This example showcase how to integrate data from S3 to Clickhouse in replication (CDC) modes:
- Via polling new files
- Via fetching new files notifications via SQS
-
S3: To prepare s3 backet use terraform provided within this example.
-
Transfer: An application that replicates changes from S3 to Clickhouse.
-
Clickhouse: An open source big data platform for distributed storage and processing.
-
Load Generator: To generate load we will load files to S3 via aws cli command.

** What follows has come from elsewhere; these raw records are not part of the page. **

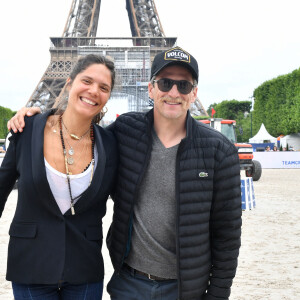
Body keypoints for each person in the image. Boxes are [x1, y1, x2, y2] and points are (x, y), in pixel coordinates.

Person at [8, 46, 242, 300]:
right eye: (165, 83)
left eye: (183, 86)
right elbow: (78, 123)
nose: (173, 92)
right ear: (151, 88)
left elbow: (227, 235)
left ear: (194, 93)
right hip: (129, 284)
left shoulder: (219, 150)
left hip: (184, 289)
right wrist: (34, 118)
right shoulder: (124, 132)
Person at [1, 54, 118, 299]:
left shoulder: (111, 143)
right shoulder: (27, 130)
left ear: (108, 96)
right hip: (31, 265)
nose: (94, 90)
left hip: (84, 269)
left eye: (103, 87)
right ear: (69, 82)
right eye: (87, 81)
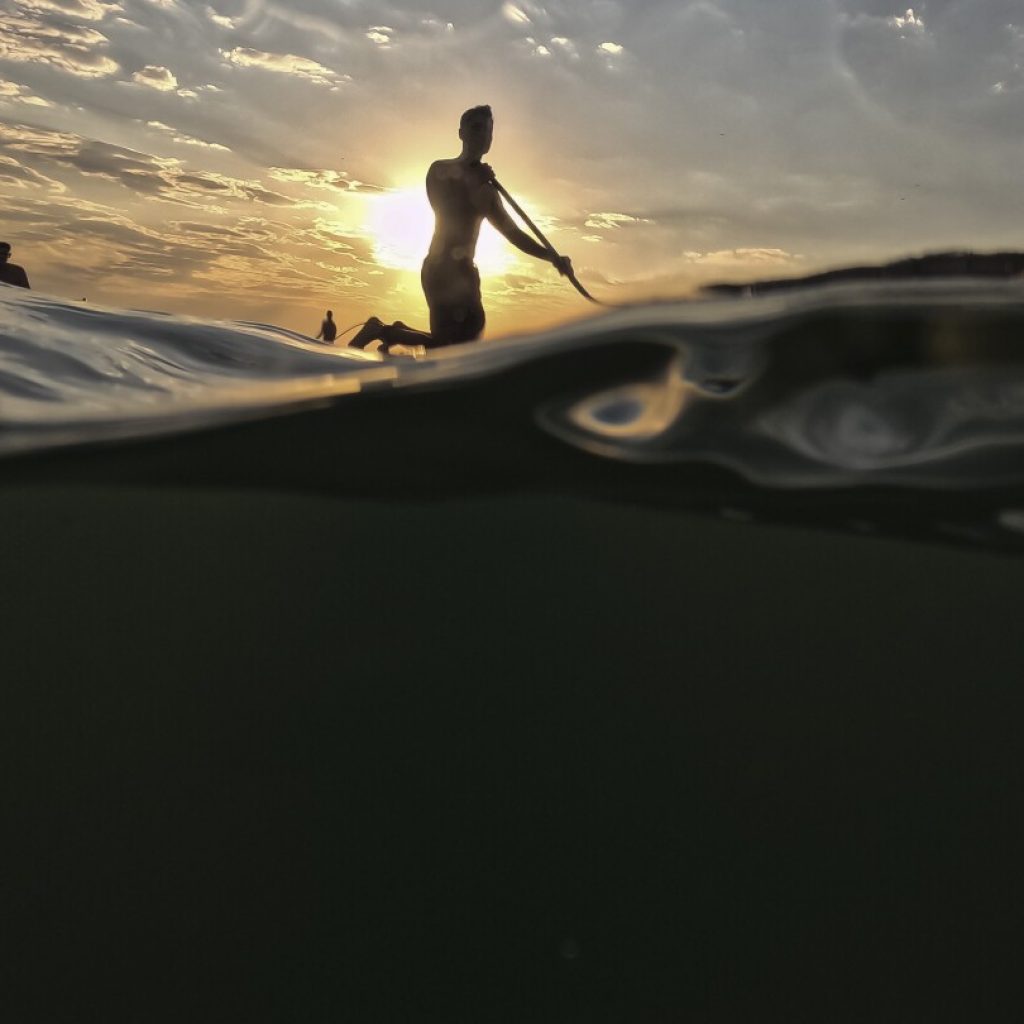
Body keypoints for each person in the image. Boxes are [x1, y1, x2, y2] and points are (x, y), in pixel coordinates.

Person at [350, 105, 572, 351]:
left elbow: (513, 234)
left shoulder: (488, 191)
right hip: (440, 269)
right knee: (448, 350)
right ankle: (383, 331)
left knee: (466, 344)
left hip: (467, 273)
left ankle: (391, 331)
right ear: (461, 133)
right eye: (476, 128)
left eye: (488, 131)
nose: (482, 135)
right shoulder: (440, 170)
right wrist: (474, 181)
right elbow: (444, 208)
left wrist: (552, 257)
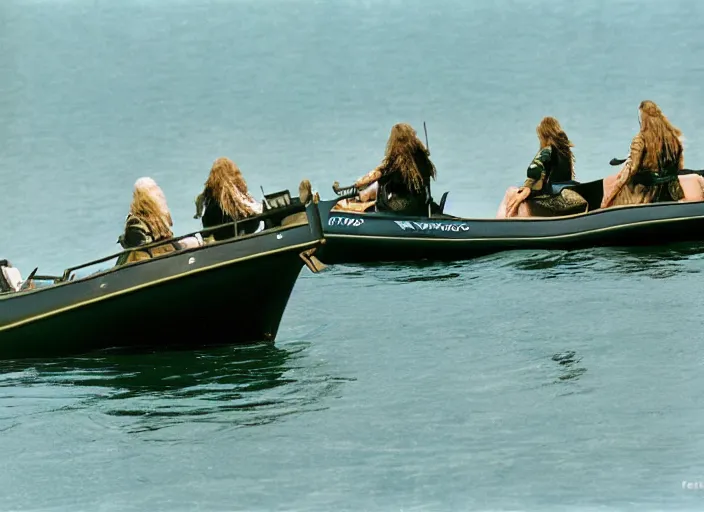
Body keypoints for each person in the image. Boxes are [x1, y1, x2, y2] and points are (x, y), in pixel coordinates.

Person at [601, 100, 693, 208]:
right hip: (671, 191)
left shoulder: (640, 139)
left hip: (646, 193)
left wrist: (611, 195)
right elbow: (678, 166)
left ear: (643, 119)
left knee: (610, 184)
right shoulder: (673, 138)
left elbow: (631, 169)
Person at [335, 123, 437, 216]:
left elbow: (373, 176)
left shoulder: (396, 163)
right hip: (419, 205)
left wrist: (356, 184)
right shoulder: (422, 158)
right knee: (373, 194)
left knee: (341, 204)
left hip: (399, 208)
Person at [498, 117, 588, 218]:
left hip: (553, 195)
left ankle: (503, 220)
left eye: (539, 137)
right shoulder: (565, 151)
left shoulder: (547, 150)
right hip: (565, 189)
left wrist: (527, 187)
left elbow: (535, 167)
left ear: (544, 135)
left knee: (511, 191)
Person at [194, 157, 263, 241]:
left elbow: (207, 226)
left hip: (221, 238)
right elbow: (252, 218)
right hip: (241, 234)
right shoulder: (237, 197)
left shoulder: (210, 201)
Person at [117, 177, 180, 265]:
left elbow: (170, 240)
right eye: (153, 189)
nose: (159, 192)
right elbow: (140, 247)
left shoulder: (159, 217)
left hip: (163, 253)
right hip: (147, 259)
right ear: (144, 196)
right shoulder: (135, 221)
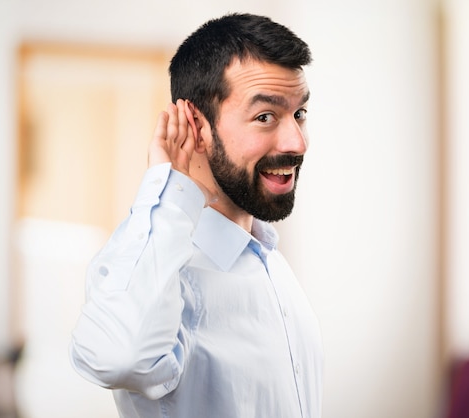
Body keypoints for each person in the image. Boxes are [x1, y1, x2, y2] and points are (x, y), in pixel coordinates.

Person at [69, 13, 323, 418]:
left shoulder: (270, 261)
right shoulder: (165, 273)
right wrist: (168, 188)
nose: (297, 141)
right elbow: (116, 358)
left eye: (300, 114)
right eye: (265, 117)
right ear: (196, 127)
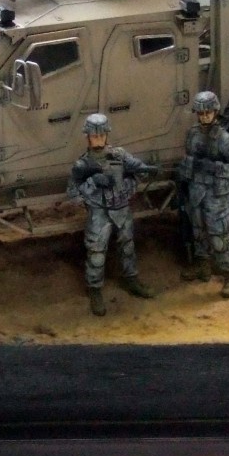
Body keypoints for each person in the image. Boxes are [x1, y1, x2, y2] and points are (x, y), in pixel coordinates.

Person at [67, 113, 156, 316]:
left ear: (107, 135)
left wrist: (128, 183)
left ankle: (131, 279)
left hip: (121, 208)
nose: (98, 139)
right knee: (97, 252)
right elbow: (73, 194)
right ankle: (95, 289)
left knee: (127, 247)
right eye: (94, 136)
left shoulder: (120, 155)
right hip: (99, 212)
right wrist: (93, 182)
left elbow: (137, 170)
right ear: (88, 137)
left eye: (101, 135)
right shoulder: (82, 165)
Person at [179, 91, 229, 297]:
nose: (205, 116)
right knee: (198, 231)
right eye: (201, 113)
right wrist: (187, 171)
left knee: (218, 236)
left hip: (217, 194)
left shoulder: (225, 139)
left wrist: (215, 167)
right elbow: (188, 159)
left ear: (215, 112)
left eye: (208, 112)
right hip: (196, 190)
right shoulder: (192, 134)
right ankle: (203, 266)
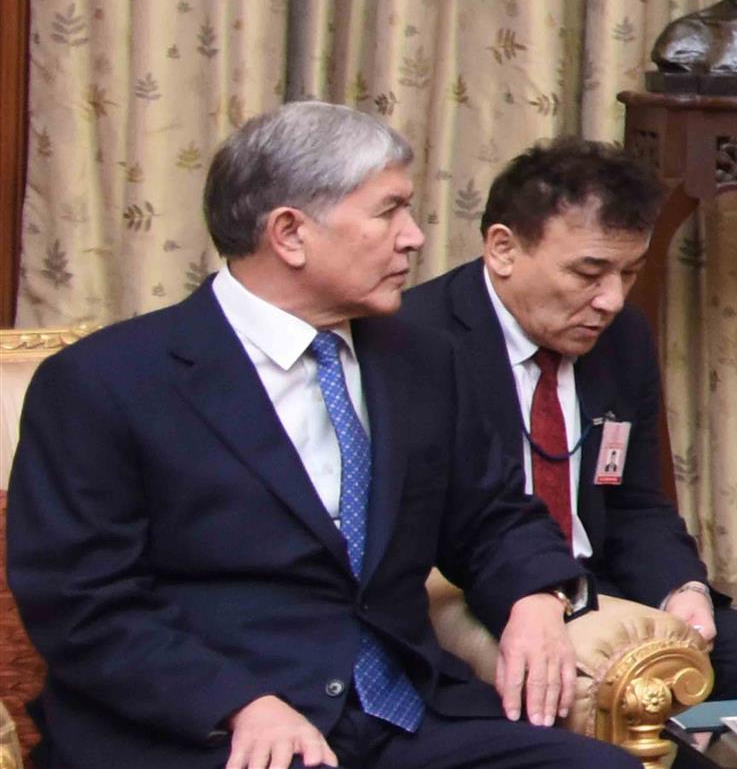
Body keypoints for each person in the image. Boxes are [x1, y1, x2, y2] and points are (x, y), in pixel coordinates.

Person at [4, 102, 663, 768]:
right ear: (290, 233)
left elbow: (491, 516)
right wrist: (238, 703)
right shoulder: (107, 381)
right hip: (209, 728)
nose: (413, 237)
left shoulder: (423, 359)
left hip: (400, 718)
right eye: (389, 211)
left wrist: (532, 597)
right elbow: (84, 604)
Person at [402, 138, 737, 701]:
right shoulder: (418, 339)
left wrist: (681, 588)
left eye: (629, 273)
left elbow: (632, 502)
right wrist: (534, 592)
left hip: (593, 581)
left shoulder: (622, 339)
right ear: (502, 249)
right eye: (589, 273)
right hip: (477, 584)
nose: (612, 301)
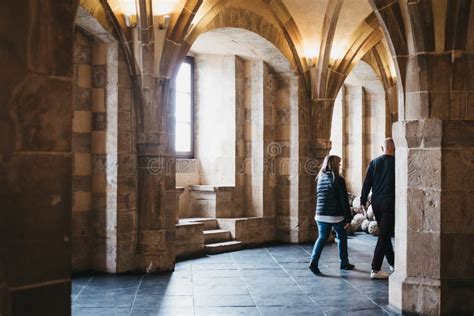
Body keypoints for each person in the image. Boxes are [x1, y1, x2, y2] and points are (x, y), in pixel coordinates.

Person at [309, 155, 354, 275]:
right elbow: (343, 201)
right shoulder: (338, 179)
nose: (339, 166)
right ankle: (344, 262)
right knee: (342, 237)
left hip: (320, 214)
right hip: (335, 215)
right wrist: (348, 218)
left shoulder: (320, 178)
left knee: (322, 238)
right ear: (334, 165)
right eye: (338, 164)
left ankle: (314, 262)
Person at [361, 138, 395, 279]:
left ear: (382, 148)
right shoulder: (398, 162)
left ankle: (393, 263)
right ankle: (375, 269)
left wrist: (363, 201)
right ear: (394, 148)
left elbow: (366, 183)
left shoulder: (374, 163)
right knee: (384, 235)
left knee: (385, 233)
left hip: (376, 203)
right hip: (390, 202)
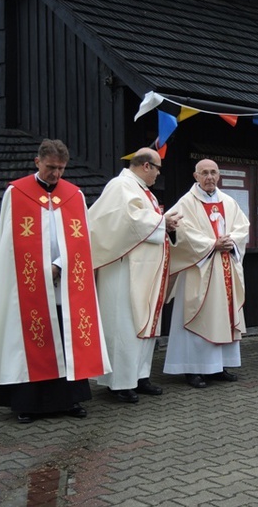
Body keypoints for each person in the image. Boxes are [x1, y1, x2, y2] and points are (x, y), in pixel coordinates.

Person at [0, 139, 111, 423]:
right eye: (51, 167)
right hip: (27, 285)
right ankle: (28, 403)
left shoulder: (74, 195)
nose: (56, 174)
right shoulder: (17, 193)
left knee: (66, 336)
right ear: (37, 162)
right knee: (32, 339)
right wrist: (37, 268)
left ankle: (70, 400)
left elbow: (81, 242)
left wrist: (58, 265)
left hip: (63, 282)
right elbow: (8, 243)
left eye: (61, 169)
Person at [89, 147, 183, 402]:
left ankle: (139, 377)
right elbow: (127, 221)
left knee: (143, 325)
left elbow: (143, 221)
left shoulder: (141, 190)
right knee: (124, 326)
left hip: (143, 271)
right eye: (158, 169)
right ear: (146, 166)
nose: (158, 175)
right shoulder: (120, 186)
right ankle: (119, 383)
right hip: (123, 271)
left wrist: (165, 223)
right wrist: (163, 222)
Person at [163, 159, 250, 388]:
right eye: (204, 173)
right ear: (196, 176)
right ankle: (192, 369)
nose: (209, 177)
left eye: (213, 172)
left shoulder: (229, 201)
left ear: (219, 175)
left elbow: (243, 227)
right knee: (197, 315)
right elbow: (181, 232)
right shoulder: (186, 202)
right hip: (198, 269)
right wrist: (212, 244)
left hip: (224, 268)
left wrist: (231, 242)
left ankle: (217, 367)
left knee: (222, 316)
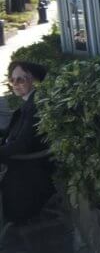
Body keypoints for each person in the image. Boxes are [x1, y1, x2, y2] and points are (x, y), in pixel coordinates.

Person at [0, 61, 54, 223]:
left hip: (27, 169)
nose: (15, 84)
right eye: (13, 80)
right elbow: (13, 133)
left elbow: (23, 144)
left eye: (21, 79)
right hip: (19, 160)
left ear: (34, 80)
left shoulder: (35, 107)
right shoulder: (30, 103)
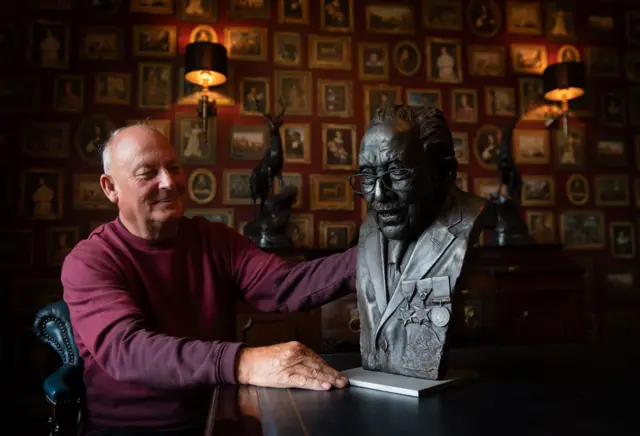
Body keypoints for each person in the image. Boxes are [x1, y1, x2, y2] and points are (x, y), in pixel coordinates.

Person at [62, 124, 355, 435]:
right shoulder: (89, 260)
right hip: (131, 428)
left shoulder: (215, 240)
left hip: (218, 417)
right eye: (147, 173)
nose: (168, 182)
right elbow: (128, 349)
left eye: (173, 167)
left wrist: (370, 258)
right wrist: (243, 361)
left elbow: (284, 284)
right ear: (110, 188)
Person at [350, 105, 493, 381]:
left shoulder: (466, 219)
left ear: (443, 173)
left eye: (399, 173)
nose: (379, 194)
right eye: (368, 176)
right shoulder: (369, 230)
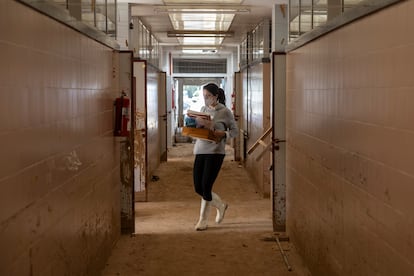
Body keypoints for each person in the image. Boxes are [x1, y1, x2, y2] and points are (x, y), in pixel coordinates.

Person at [192, 83, 238, 231]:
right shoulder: (203, 110)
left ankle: (203, 220)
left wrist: (223, 134)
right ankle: (220, 205)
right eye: (204, 97)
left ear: (216, 96)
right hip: (200, 149)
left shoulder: (225, 112)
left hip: (215, 152)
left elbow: (235, 131)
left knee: (206, 186)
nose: (206, 99)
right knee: (198, 187)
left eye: (208, 96)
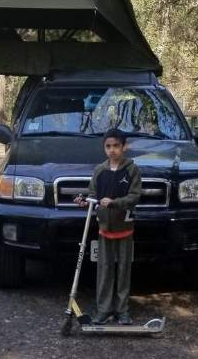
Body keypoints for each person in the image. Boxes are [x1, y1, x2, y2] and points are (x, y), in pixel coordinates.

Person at [75, 127, 141, 325]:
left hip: (125, 229)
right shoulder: (100, 170)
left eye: (116, 146)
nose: (112, 150)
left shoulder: (132, 169)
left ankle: (122, 310)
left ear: (124, 147)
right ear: (104, 148)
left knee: (123, 271)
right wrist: (86, 201)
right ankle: (104, 310)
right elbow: (93, 195)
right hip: (105, 229)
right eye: (108, 146)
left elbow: (135, 197)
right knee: (104, 270)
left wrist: (114, 202)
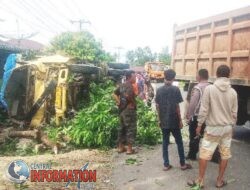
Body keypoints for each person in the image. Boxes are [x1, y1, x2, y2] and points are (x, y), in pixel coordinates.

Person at [188, 65, 238, 188]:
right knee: (225, 154)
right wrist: (232, 128)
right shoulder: (233, 92)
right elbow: (234, 114)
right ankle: (219, 181)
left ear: (216, 74)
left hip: (213, 129)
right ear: (229, 75)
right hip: (227, 128)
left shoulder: (210, 89)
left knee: (204, 154)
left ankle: (200, 181)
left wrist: (199, 124)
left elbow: (204, 109)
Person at [156, 69, 192, 171]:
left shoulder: (159, 90)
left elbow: (158, 106)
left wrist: (159, 119)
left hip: (164, 121)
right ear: (173, 78)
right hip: (174, 120)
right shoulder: (176, 89)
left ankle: (166, 165)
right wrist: (180, 120)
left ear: (164, 76)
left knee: (165, 143)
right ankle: (182, 164)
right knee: (179, 142)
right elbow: (177, 107)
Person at [186, 69, 210, 160]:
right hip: (208, 117)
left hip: (197, 116)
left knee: (194, 136)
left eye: (196, 75)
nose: (196, 76)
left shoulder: (197, 88)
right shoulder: (211, 87)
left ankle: (192, 155)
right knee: (207, 137)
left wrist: (189, 115)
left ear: (199, 76)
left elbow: (193, 104)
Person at [113, 70, 137, 154]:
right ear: (130, 77)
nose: (135, 78)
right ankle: (129, 149)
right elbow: (128, 96)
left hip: (121, 110)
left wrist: (118, 102)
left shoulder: (121, 85)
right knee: (130, 128)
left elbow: (114, 93)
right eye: (134, 77)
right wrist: (133, 103)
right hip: (129, 110)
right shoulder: (130, 86)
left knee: (121, 128)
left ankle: (120, 147)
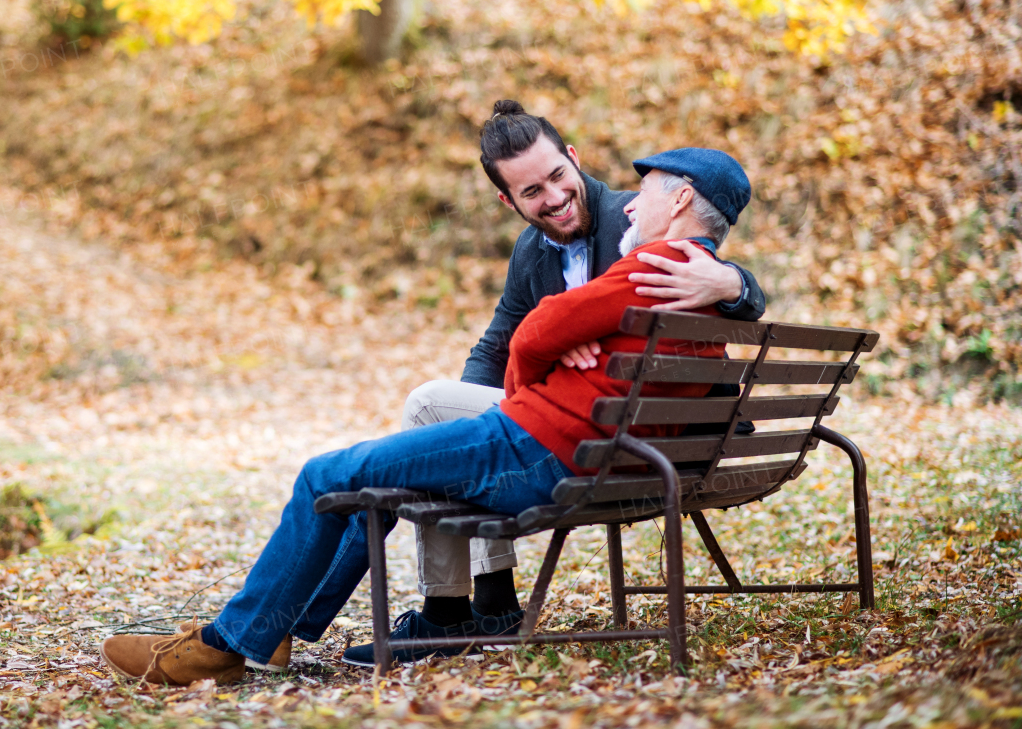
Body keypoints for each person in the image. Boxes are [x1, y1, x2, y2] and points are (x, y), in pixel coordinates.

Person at [97, 142, 754, 686]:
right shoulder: (701, 286)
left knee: (324, 474)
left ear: (682, 200)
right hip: (587, 454)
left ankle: (219, 647)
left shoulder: (653, 266)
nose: (632, 203)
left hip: (530, 448)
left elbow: (532, 333)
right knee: (371, 469)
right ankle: (261, 632)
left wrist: (537, 376)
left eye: (649, 192)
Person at [341, 100, 765, 666]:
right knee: (460, 418)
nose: (554, 197)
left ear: (574, 158)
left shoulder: (636, 218)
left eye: (558, 177)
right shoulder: (531, 251)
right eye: (532, 192)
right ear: (509, 201)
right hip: (595, 423)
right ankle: (487, 608)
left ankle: (457, 611)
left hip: (625, 433)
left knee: (429, 409)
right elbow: (496, 344)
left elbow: (721, 273)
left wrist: (730, 280)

- Docker and Docker Compose installed on your machine.
- AWS CLI here
- S3 bucket created via terraform here
-
Clone the Repository:
git clone https://github.com/doublecloud/transfer cd transfer/examples/s3sqs2ch
-
Prepare S3 Bucket:
terraform init terraform apply \ -var="bucket_name=MY_BUCKET_NAME" \ -var="sqs_name=MY_SQS_NAME" \ -var="profile=MY_PROFILE_NAME"
-
Access to Clickhouse: Access to ClickHouse via CLI:
clickhouse-client --host localhost --port 9000 --user default --password 'ch_password'
-
Seed S3 bucket with files:
#!/bin/bash export BUCKET=MY_BUCKET_NAME export PROFILE=MY_ACCESS_KEY for i in {1..10} do echo '{"id": '$i', "value": "data'$i'"}' > "file_$i.json" aws s3 cp "file_$i.json" s3://${BUCKET}/ --profile ${PROFILE} rm "file_$i.json" done
-
Build and Run the Docker Compose:
export BUCKET=MY_BUCKET_NAME export ACCESS_KEY=MY_ACCESS_KEY export SECRET_KEY=MY_SECRET_KEY export QUEUE=MY_SQS_NAME export ACCOUNT=MY_AWS_ACCOUNT_ID export REGION=MY_AWS_REGION docker-compose up --build
transfer.yaml
: Specifies the source (Mysql) and destination (CH) settings inside docker-compose
id: test
type: INCREMENT_ONLY
src:
type: s3
params:
Bucket: ${BUCKET}
ConnectionConfig:
AccessKey: ${ACCESS_KEY} # YOUR ACCESS_KEY
S3ForcePathStyle: true
SecretKey: ${SECRET_KEY} # YOUR SECRET_KEY
UseSSL: true
ReadBatchSize: 1000999900
InflightLimit: 100000000
TableName: my_table
InputFormat: JSON
OutputSchema: # Schema format, each item here will be resulted in clickhouse column
- name: id
type: int64
key: true # Will be included in clickhouse primary key
- name: value
type: string
AirbyteFormat: ''
PathPattern: '*.json'
Concurrency: 10
Format:
JSONSettings: {}
EventSource:
SQS:
QueueName: ${QUEUE}
OwnerAccountID: ${ACCOUNT}
ConnectionConfig:
AccessKey: ${ACCESS_KEY} # YOUR ACCESS_KEY
SecretKey: ${SECRET_KEY} # YOUR SECRET_KEY
UseSSL: true
Region: ${REGION}
UnparsedPolicy: continue
dst:
type: ch
params:
ShardsList:
- Hosts:
- clickhouse
HTTPPort: 8123
NativePort: 9000
Database: default
User: default
Password: ch_password
transformation: '{}'
type_system_version: 8
Once docker compose up and running your can explore results via clickhouse-cli
Exploring Results Verify Data in Clickhouse: Open the Clickhouse CLI and run:
SELECT count(*)
FROM my_table
It will prompt:
┌─count()─┐
│ 10 │
└─────────┘
If we add more files:
export BUCKET=MY_BUCKET_NAME
export PROFILE=MY_ACCESS_KEY
for i in {11..20}
do
echo '{"id": '$i', "value": "data'$i'"}' > "file_$i.json"
aws s3 cp "file_$i.json" s3://${BUCKET}/ --profile ${PROFILE}
rm "file_$i.json"
done
It will automatically ingest 10 more files:
SELECT count(*)
FROM my_table
It will prompt:
┌─count()─┐
│ 20 │
└─────────┘
To stop the Docker containers, run:
docker-compose down
This example demonstrated setting up a CDC pipeline from S3 to Clickhouse using polling and SQS modes. It can be extended to handle large-scale data ingestion and complex transformations.